── Dataset entries ──
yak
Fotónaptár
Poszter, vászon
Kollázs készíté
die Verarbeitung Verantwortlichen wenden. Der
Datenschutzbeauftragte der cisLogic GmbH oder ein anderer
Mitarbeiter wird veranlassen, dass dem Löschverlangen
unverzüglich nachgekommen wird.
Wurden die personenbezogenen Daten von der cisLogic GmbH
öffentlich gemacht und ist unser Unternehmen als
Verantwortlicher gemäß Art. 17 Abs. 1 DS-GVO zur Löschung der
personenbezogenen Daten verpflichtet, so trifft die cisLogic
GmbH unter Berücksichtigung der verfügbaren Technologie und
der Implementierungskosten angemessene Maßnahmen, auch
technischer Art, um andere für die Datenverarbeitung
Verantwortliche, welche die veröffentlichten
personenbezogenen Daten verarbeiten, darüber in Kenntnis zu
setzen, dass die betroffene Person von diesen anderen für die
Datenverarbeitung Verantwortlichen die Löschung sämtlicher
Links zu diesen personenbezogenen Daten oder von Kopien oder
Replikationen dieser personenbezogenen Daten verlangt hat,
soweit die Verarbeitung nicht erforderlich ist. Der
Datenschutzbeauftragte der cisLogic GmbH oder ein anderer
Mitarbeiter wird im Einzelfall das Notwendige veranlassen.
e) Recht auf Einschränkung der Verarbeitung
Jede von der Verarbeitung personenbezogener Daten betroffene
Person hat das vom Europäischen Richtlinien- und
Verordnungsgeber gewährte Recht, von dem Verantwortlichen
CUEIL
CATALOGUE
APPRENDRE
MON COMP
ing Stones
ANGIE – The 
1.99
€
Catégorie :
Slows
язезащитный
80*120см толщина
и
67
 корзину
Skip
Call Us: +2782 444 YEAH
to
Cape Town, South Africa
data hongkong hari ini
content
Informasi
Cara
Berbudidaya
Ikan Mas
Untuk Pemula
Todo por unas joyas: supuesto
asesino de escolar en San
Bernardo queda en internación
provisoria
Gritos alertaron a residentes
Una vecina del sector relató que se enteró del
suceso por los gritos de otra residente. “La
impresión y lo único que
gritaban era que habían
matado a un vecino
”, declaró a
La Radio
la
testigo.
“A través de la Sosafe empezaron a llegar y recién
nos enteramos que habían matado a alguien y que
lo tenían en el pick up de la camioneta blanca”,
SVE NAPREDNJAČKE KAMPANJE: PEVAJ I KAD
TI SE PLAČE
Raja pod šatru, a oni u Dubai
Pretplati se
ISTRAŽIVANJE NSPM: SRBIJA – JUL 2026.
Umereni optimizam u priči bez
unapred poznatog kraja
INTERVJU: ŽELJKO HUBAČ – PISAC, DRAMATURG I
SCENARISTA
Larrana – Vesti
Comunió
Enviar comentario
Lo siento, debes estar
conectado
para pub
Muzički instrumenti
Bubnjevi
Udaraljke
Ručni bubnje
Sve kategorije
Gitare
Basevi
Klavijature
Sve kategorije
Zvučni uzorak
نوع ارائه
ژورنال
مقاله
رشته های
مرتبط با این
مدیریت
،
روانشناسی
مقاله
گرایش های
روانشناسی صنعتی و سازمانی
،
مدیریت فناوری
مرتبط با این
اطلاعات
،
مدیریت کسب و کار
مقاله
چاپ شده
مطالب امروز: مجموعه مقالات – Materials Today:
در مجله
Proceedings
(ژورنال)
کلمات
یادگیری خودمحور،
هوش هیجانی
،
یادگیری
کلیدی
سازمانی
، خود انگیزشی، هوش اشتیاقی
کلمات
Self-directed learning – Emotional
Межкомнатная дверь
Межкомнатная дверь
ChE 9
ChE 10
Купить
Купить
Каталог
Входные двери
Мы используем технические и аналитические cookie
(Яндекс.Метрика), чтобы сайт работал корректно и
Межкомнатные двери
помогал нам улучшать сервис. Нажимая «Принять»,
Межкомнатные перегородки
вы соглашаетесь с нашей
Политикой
───
- Brief
Which lines in the entries above contain the string "Datenverarbeitung"? Return each of them whole, and count only matches with the same capitalization.

- Your solution
technischer Art, um andere für die Datenverarbeitung
Datenverarbeitung Verantwortlichen die Löschung sämtlicher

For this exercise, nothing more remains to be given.